Tito Mboweni’s deadline ‘not binding on ANC’

Finance Minister Tito Mboweni during a media briefing after his first mid-term budget speech at Parliament on October 24, 2018 in Cape Town, South Africa. Picture: Supplied/Gallo Images / Times Live / Esa Alexander
Finance Minister Tito Mboweni during a media briefing after his first mid-term budget speech at Parliament on October 24, 2018 in Cape Town, South Africa. Picture: Supplied/Gallo Images / Times Live / Esa Alexander

ANC secretary-general Ace Magashule says the deadline – next Sunday – set by Treasury to receive submissions on its 77-page economic turnaround strategy document will not be binding on ANC structures and members.

The ANC top six opened internal consultation about the controversial document last week.

“The document is out there in the public.
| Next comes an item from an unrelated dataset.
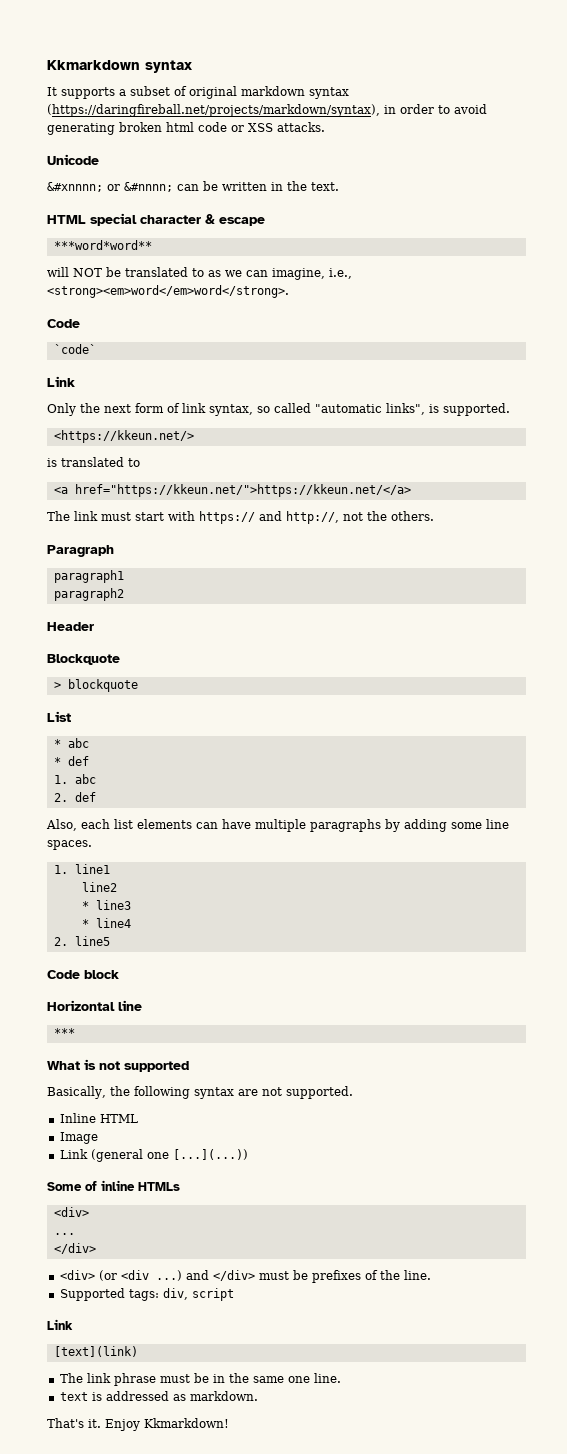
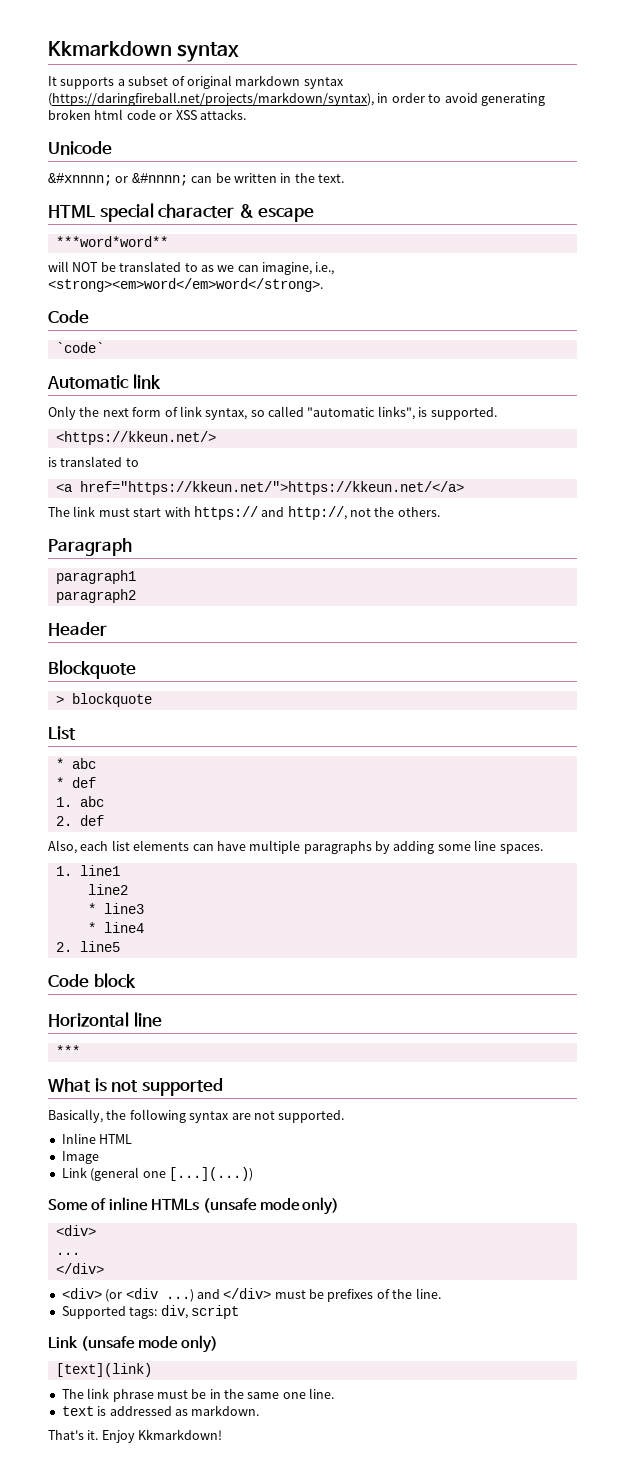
[47,376,75,387] Link -> [47,374,161,389] Automatic link
(180, 1186) none -> [202,1197,340,1215] (unsafe mode only)
(73, 1324) none -> [80,1335,218,1353] (unsafe mode only)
We are calling on everybody in the society to discuss it. Deadlines are something else,” Magashule told City Press on the sidelines of the Students’ Representative Council elections campaign at the Tshwane University of Technology in Pretoria on Wednesday.

He said in a meeting with the top six last Monday, Finance Minister Tito Mboweni was encouraged to engage with alliance partners, including trade union federation Cosatu and the SA Communist Party (SACP).

“I am sure people will be given more time. The ANC will discuss the matter at the end of the month. So the deadline of September 15 will not be possible,” said Magashule.

However, Mboweni said on Friday that the return date of September 15 remained unchanged because “time is of the essence”.

Mboweni said “something positive” was unfolding, adding that “there is massive support from business, other formations, many economists, opinion makers and individuals both at home and abroad”.

“The key issue is to listen, analyse, question and integrate that which is internally consistent and improves the content and form of the Economic Strategy”.

He said the country could not “fiddle” whilst we face massive challenges. “Speed, but not haste as they say. Forward forever, backwards never. The momentum of ideas must go on. Inertia must not set in”.

The “premature” release of the turnaround plan by the Treasury had left many in the ANC and its alliance partners fuming, with some saying that he should have consulted more widely, and others saying that Mboweni should have let President Cyril Ramaphosa own the document.

The SACP said it had not yet held a meeting with Mboweni.

“To the extent he was encouraged to engage with ANC alliance partners we will listen to him and tell him where we stand, come from and want to go to,” said party spokesperson Alex Mashilo.

Mashilo said that on August 19 the SACP held a bilateral meeting with Cosatu, as well as with the ANC separately.

It was agreed that an alliance process on the economic situation would be initiated. It would start by convening the Alliance Political Council to discuss, among other things, the “serious economic situation we face and agree on a policy on the way forward”.

He said: “The agreed alliance process remains a primary process organisationally and there is no substitute for it, even if it is important to encourage engagement through other processes and these should be mutually supportive rather than exclusionary.”

The SACP held its augmented central committee meeting this weekend and resolved that Mboweni’s economic paper violated the manner in which alliance partners were expected to consult each other, News24 reported.

SACP general secretary Blade Nzimande said the SACP had not outright rejected the economic paper, but rejected some of its “proposals and suggestions”.

Cosatu first deputy president Mike Shingange said the trade union Federation had not met Mboweni and “we don’t know when he intends to meet us, but we don’t mind him it’s the ANC we want to meet”.

“As for the deadline we will make our inputs once the document is presented at Nedlac. We don’t want to input, we don’t know it’s authority as well as it’s standing”.